I wonder why my husband never got a care-plan from the same free clinic in Bobby Jindal land, but consistency and competency aren’t the clinic’s strong points. This is the same clinic that didn’t give my husband any medication for five weeks after committing him in May. This is the same clinic that promises me a whole hour of therapy once a month but usually double books me so I get one half hour instead, during which time I’m praised for all the hard work I do—that’s nice, and the social worker I see is actually very good, but if I had some regular cognitive behavioral therapy or support I might be able to do more hard work. Maybe. Or if the clinic actually wasn’t shy about prescribing anti-anxiety medication for fear that its clientele would sell it or abuse it, I might get Klonopin for the short-term and get some sleep and be more functional as a parent and caregiver. But eh, I’ll sleep eventually. Never mind the adage that a person with bipolar is one bad night’s sleep away from an episode. I haven’t had a good night’s sleep for five days now for worrying about Death.

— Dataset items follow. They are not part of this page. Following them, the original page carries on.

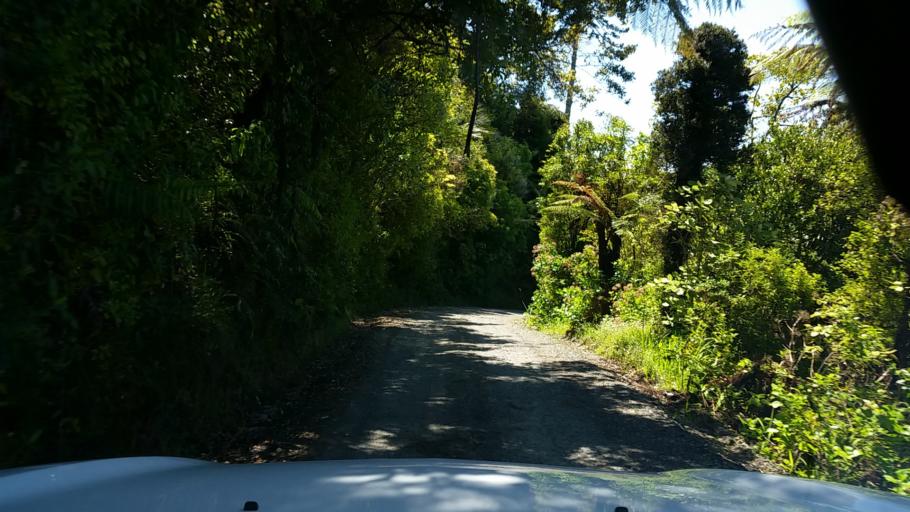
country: NZ
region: Auckland
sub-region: Auckland
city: Titirangi
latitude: -36.9290
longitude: 174.5814
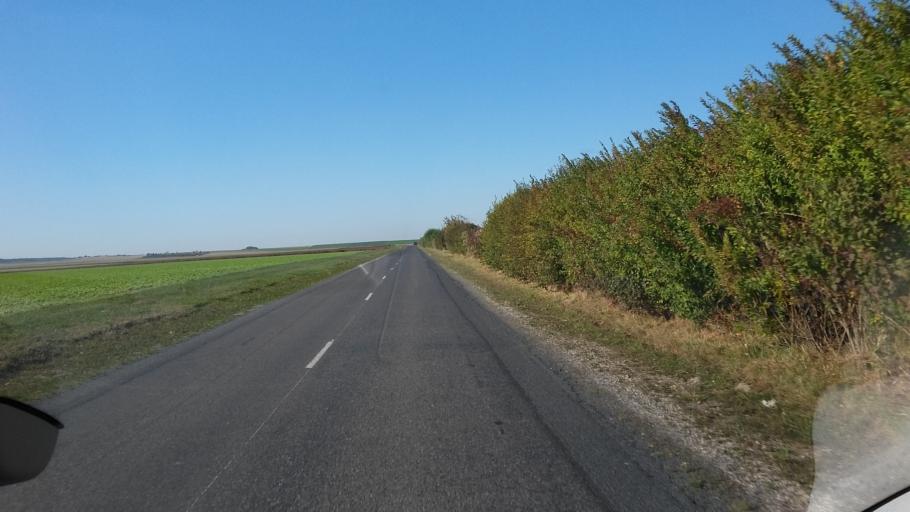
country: FR
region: Champagne-Ardenne
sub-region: Departement de la Marne
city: Connantre
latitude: 48.7415
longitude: 3.8953
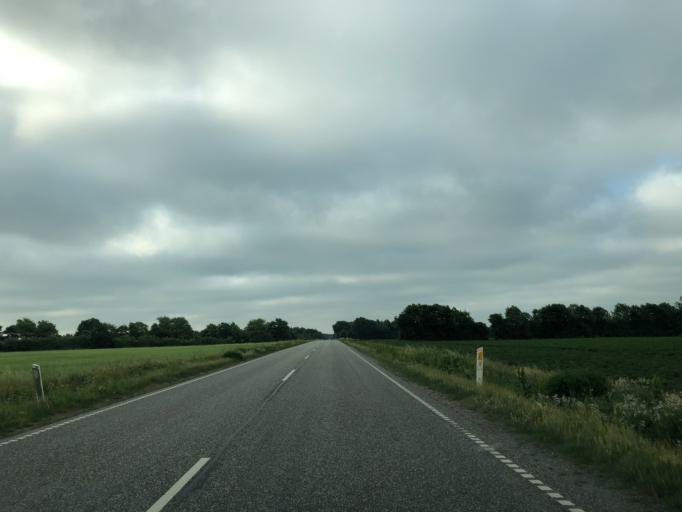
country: DK
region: South Denmark
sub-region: Vejle Kommune
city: Give
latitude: 55.8975
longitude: 9.2057
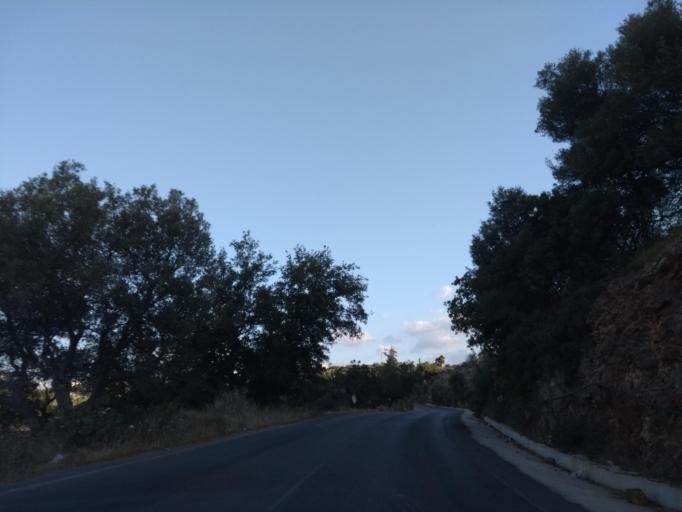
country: GR
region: Crete
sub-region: Nomos Chanias
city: Kalivai
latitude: 35.4230
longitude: 24.1857
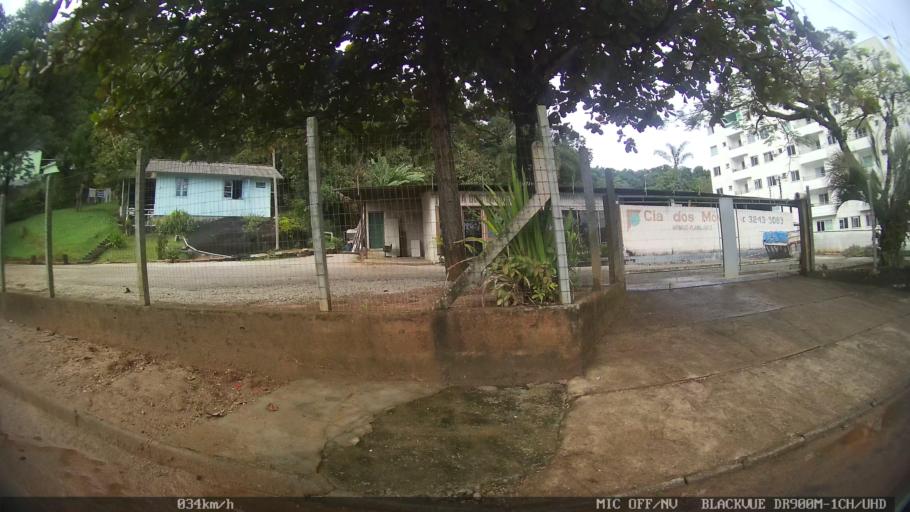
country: BR
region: Santa Catarina
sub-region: Biguacu
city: Biguacu
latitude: -27.5163
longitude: -48.6432
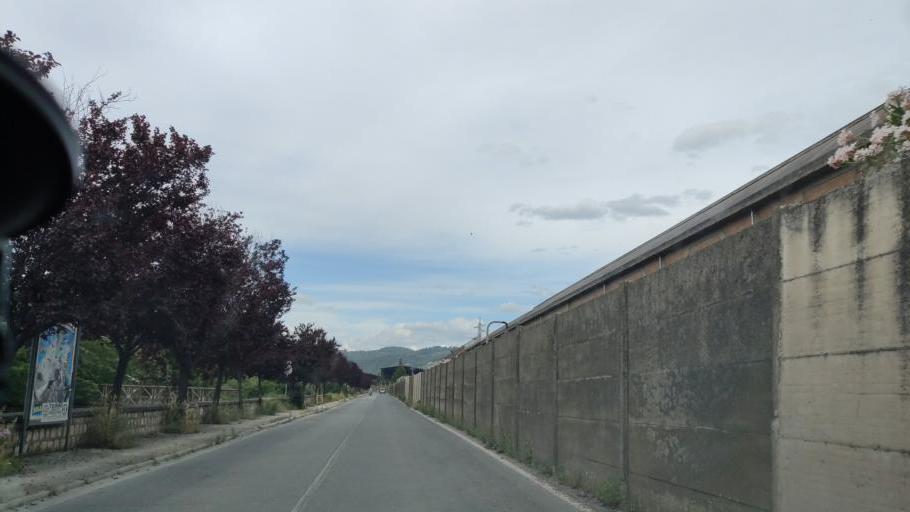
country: IT
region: Umbria
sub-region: Provincia di Terni
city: Terni
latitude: 42.5688
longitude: 12.6668
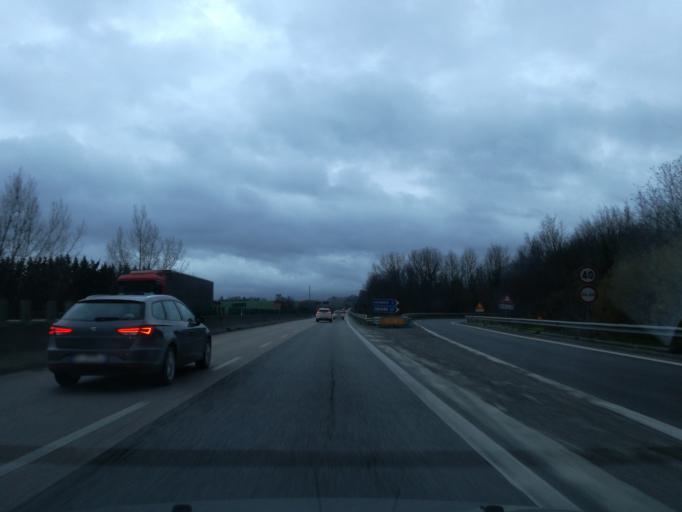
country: IT
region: Umbria
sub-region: Provincia di Perugia
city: Via Lippia
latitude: 43.1012
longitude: 12.4765
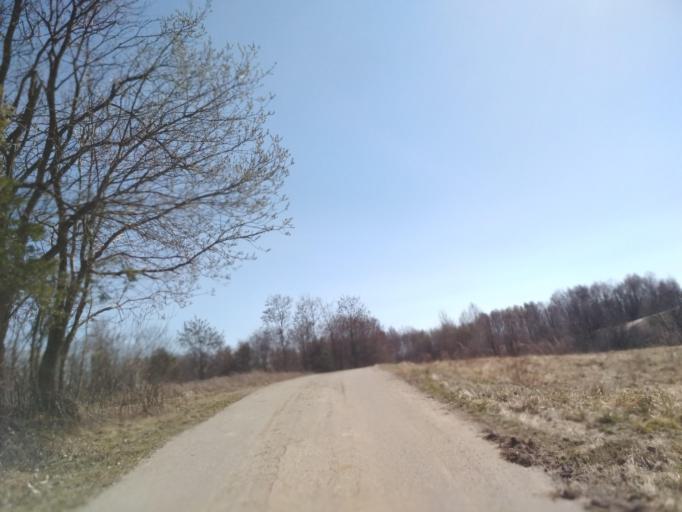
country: PL
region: Subcarpathian Voivodeship
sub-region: Powiat brzozowski
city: Jablonica Polska
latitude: 49.7464
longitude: 21.8923
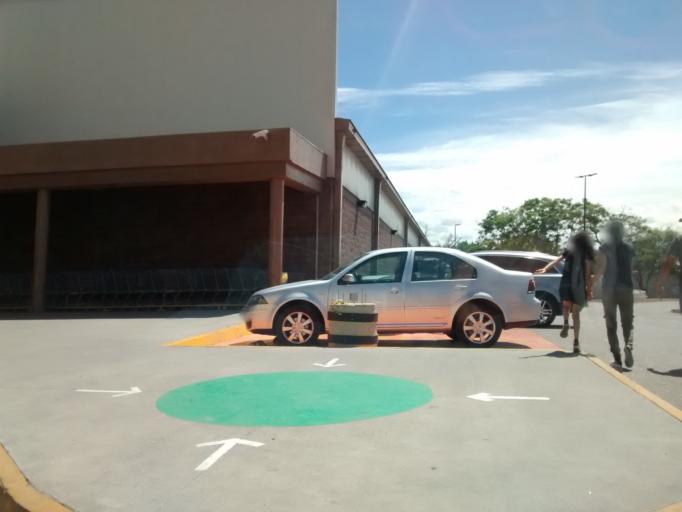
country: MX
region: Puebla
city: Tehuacan
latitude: 18.4673
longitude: -97.4155
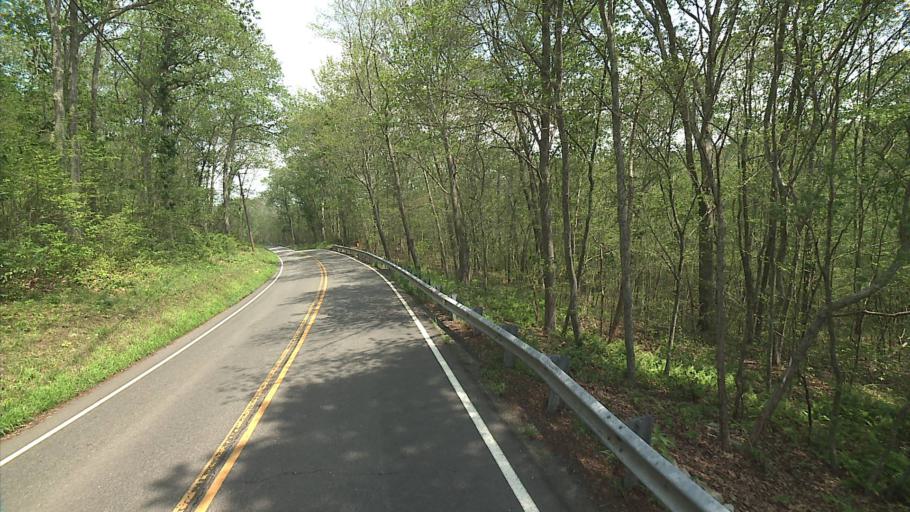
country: US
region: Connecticut
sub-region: Windham County
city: Moosup
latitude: 41.7500
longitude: -71.8528
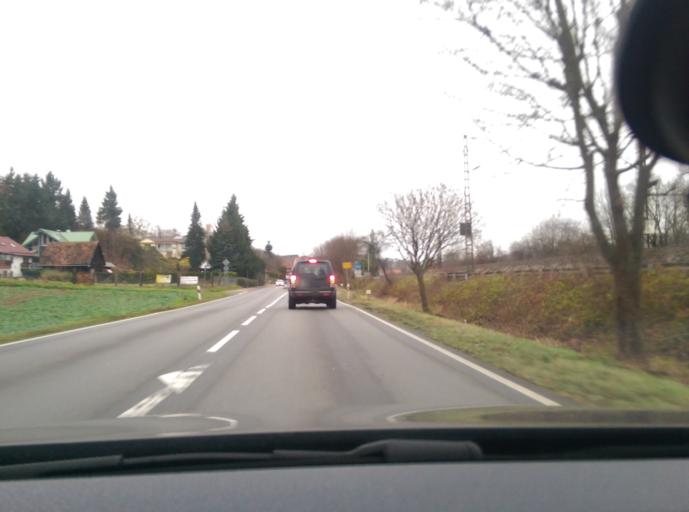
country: DE
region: Hesse
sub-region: Regierungsbezirk Kassel
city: Eschwege
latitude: 51.1756
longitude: 9.9888
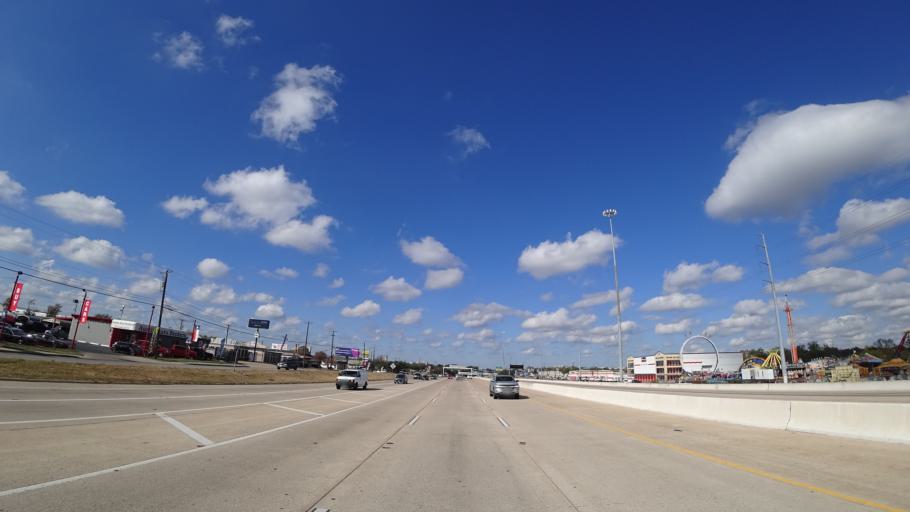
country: US
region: Texas
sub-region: Travis County
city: Austin
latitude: 30.2199
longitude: -97.7585
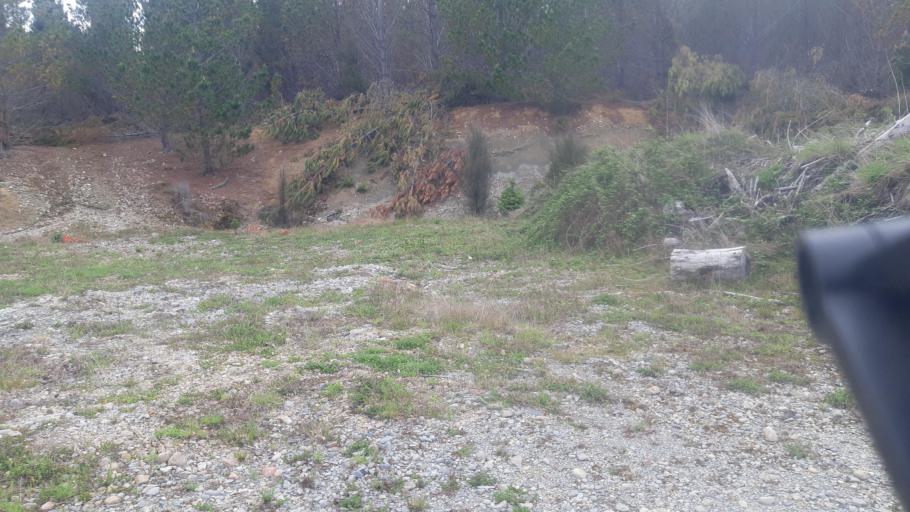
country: NZ
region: Tasman
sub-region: Tasman District
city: Wakefield
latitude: -41.7690
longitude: 172.8016
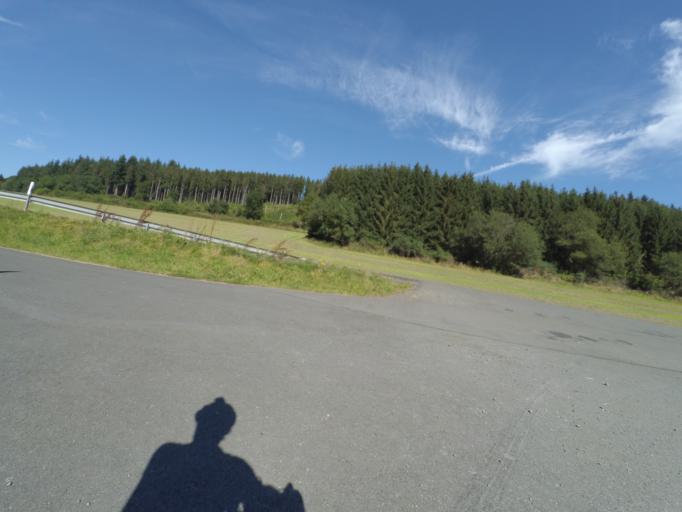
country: DE
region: Rheinland-Pfalz
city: Oberstadtfeld
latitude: 50.1845
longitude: 6.7898
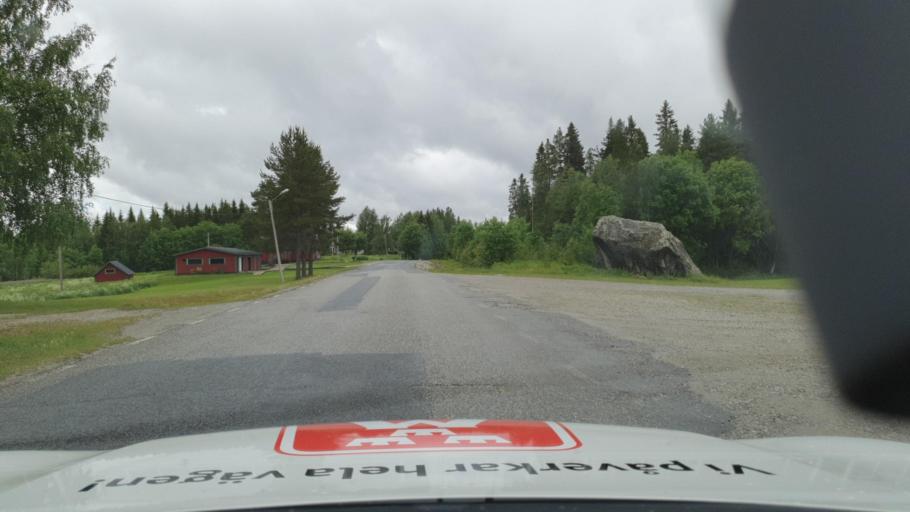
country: SE
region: Vaesterbotten
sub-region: Dorotea Kommun
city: Dorotea
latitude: 64.1145
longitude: 16.6356
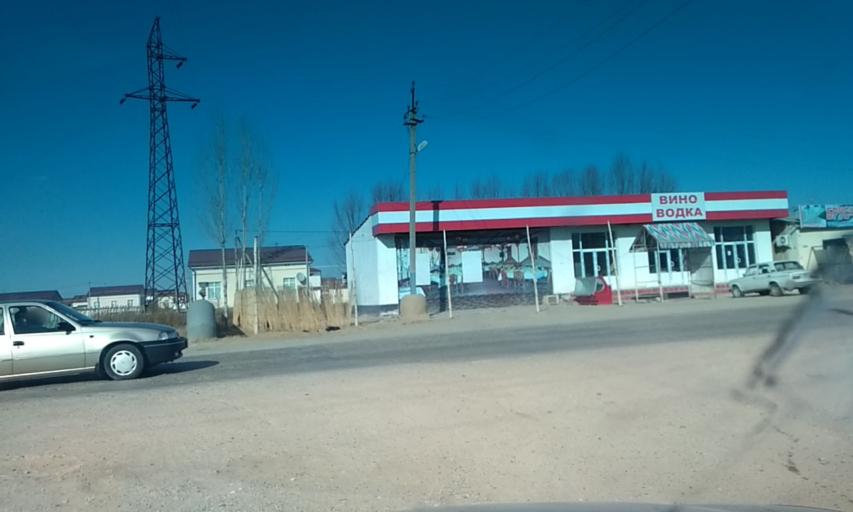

The a.c. busted on the hottest day of the year in Baton Rouge and cost me the weekend price so my driving lessons are going to be a little delayed. I’m not as worried about facing my lifelong phobia of driving at the moment as I am about Death in general. It used to be that in my youth I was obsessed with Death, probably since the onset of my first depressive thoughts at age 10 or so, and I hoarded the fear by reading confessional poets and existential philosophy. Then my roommate in college died of AIDS in 1992 and I got slapped into appreciating even the cruddy moments of my life—David’s death coincided with Prozac being widely prescribed and I was the beneficiary of that ride and lo, I was never hospitalized in a looney bin again.

But here I am today, still sad and “active” under my axis 1 diagnosis. My daughter’s bipolar is in “remission” and I wonder what it will take for mine to be. Maybe one day someone will invent a pill to make the world a less horrible place? I skim Facebook and a friend of a friend of my Zen priest friend posts something Zen that reminds me of how I used to deal with my suicidal rage (probably mixed episodes) in the days before meds. I used to be still and bear the pain in loneliness. I may have actually had some Zen realization in those days that there was no alone, that there was no war with myself. But these days with the noise of chores, children, where is the time to bear? Now, in writing this?

I’m very happy for another friend who recently was awarded disability after the usual long, protracted ordeal with the government. Social security doesn’t award you based on how sick you are, of course—it awards you based on how long you worked or how much you paid into the system. Some people are dying or on life support by the time they get their disability money. As I type this, I’m still fighting social security to restore my disabled daughter’s regular SSI payments on a judge’s ruling (the local office seems not to have received the memo and is being willfully obstinate about facts).  My husband never got proper disability (only SSI) because he worked FOR the government as a teacher and didn’t pay into social security; I have a disability but I was an undocumented alien (brought here as a baby) and when I worked as an adult I did so illegally or I quit because I got crazy so I never paid into social security either. It’s all so unfair but then again, my favorite joke in the old days was Steve Martin’s “We’ve had a lot of fun considering we’re all going to DIE SOMEDAY.”

Death is Life is Death.  Perspective jolts help my mood, along with coffee in the morning. I read an article about the universe being older than we presumed or expected to die billions of years earlier than expected. I take an online test that forecasts my time of death. I have forty more years to live.  At odd moments, I see no difference between myself and the universe entire.